What had the devil expected her to do with it? “I had to crawl away before anyone saw.”
“And in doing so broke a crucial law.” If such a thing were possible, he seemed even more immense, her immediate world nothing but withered lips and glowing eyes full of fire. “Like any vassal under my rule, you must be punished.”
Her words came jumbled, as if from a drunken mouth. “I’m scared.”
The beast almost seemed to smile. “An apostate should be scared. You’ll be lucky to survive what’s coming.”
“I don’t understand.” Pearl blinked, a twin trail of tears escaping dazed eyes.
“You entered my city without permission, hid from my authority, and thought to hunt here, leaving a mess humans identified correctly. Is that clear enough for you?”
No. Even with her mind filled by the will of something powerful, Pearl disputed what the monstrosity had said. “Vampires are not real. I’m deformed. I’m sick. If I am faithful, God will have mercy on me.”
The monster chuckled, then seemed to catch something in her thoughts that stopped his mirth. “You believe such ridiculousness to be true.”
Sniffing, feeling her mind mush as the monster dug deeper, Pearl wept. “I want to go home.”
Utter silence grew between them. Glowing eyes burned, the creature’s concentration palpable. It clawed its way through her head, scraping through memory, picking apart what she was.
It startled.
At length, words came from the demon's mouth. “You have brought me a daywalker.
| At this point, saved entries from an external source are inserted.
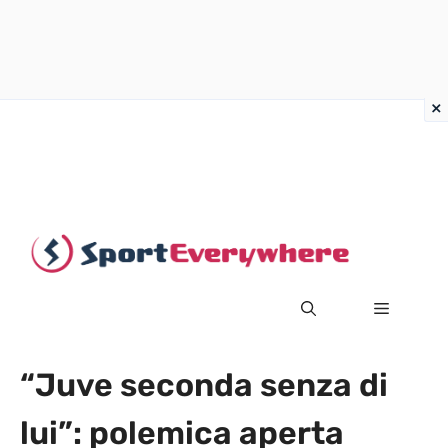
Vai
al
contenuto
MENU
“Juve seconda senza di
lui”: polemica aperta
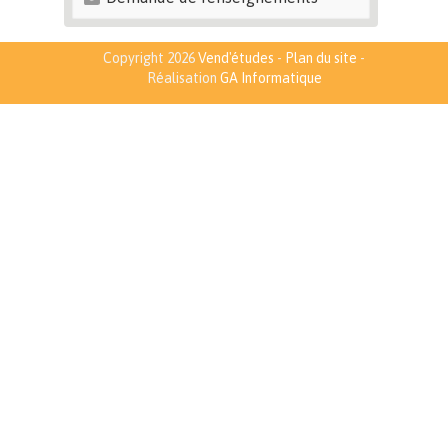
Copyright 2026
Vend'études
-
Plan du site
-
Réalisation
GA Informatique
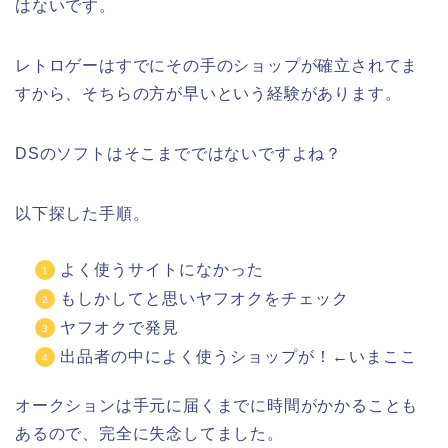
はないです。
レトロゲーはすでにその手のショップが確立されてま
すから、そちらの方が早いという経験があります。
DSのソフトはそこまでではないですよね？
以下探した手順。
よく使うサイトになかった
もしかしてと思いヤフオクをチェック
ヤフオクで発見
出品者の中によく使うショップが！←いまここ
オークションは手元に届くまでに時間がかかることも
あるので、完全に失念してました。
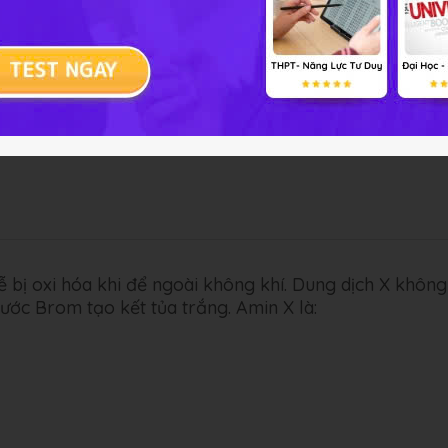
 amin ) nên rửa cá với
dễ bị oxi hóa khi để ngoài không khí. Dung dịch X không
ước Brom tạo kết tủa trắng. Amin X là:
It doesn’t know what it is.”
A ripple moved around her, strange enough to fractionally distract the girl kneeling on the flagstones. Incessant buzzing murmurs grew, daywalker whispered again and again.
“This one is to serve her sentence in solitary confinement.” An announcement came from the throne, the room silenced by their rotting lord. “See that she is fed, Malcolm, and seal the door. Brick it shut.”
The dreamlike quality that had invaded Pearl’s senses came to an abrupt end. When the gnarled hand of the monster receded, her pain roared back to life. Scooped into the crushing arms of the stone-faced angel who offered no pity, she was carried away from the mob and deep into the dark underground.